Re: Thank you for this...
I ended up alone in life and that is a long story and not worth going into here, although it is relevant. I contacted my highschool sweetheart a few years ago, as even tho it has been 40 years, I still loved him like no other and never got over his leaving me. I knew going in that he was married and had been for 25 years.
I found out he had ended up spending his entire adult life on multiple antidepressants...but that is not the issue here either other then to show he has not been very happy. He wrote back and told me had never forgotten me either and we started to write to each other (we live 3000 miles apart). I started to talk him off of the drugs and we started to work out some of our issues, and get to know each other again. He told me he never wanted us to loose touch again, and that meant more to me then I could ever express here. His wife gave us the green light at first but ...to make a long story short, after a few months he cut me off cold just as he had 40 years before and it rebroke my heart so bad that it took me ... well, I am still healing from it nearly three years later.
Everyone, eventually including him, treated me like I was some kind of monster in that I had no business writing to a married man...but I just wanted, and needed, the warmth of his friendshp...as I am sure we are soulmates, if not twin souls, and writing to him (and sometimes talking on the phone) touched me in a place where I had not been touched since the night he left me when I was 18.

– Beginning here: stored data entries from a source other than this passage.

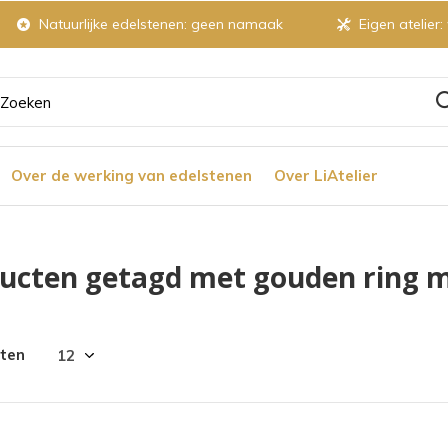
Natuurlijke edelstenen: geen namaak
Eigen atelier:
ruik
Over de werking van edelstenen
Over LiAtelier
tjes
ucten getagd met gouden ring 
r
cten
chikbaar
ultaat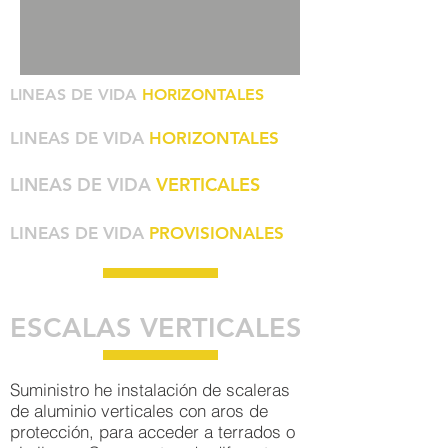
LINEAS DE VIDA
HORIZONTALES
LINEAS DE VIDA
HORIZONTALES
LINEAS DE VIDA
VERTICALES
LINEAS DE VIDA
PROVISIONALES
ESCALAS VERTICALES
Suministro he instalación de scaleras
de aluminio verticales con aros de
protección, para acceder a terrados o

Still, it was judged by him, his wife, and his shrink as being "wrong" and so it was taken from me. I have not gotten so much as a Christmas card in 21/2 years.
Thank you for valididating my feelings that there is nothing wrong with two adults maintaining a frienship just because there is/was love involved, and that such a friendships can exist withing the boundaries of a marriage, and they can even enrich and heal the lives of all concerned.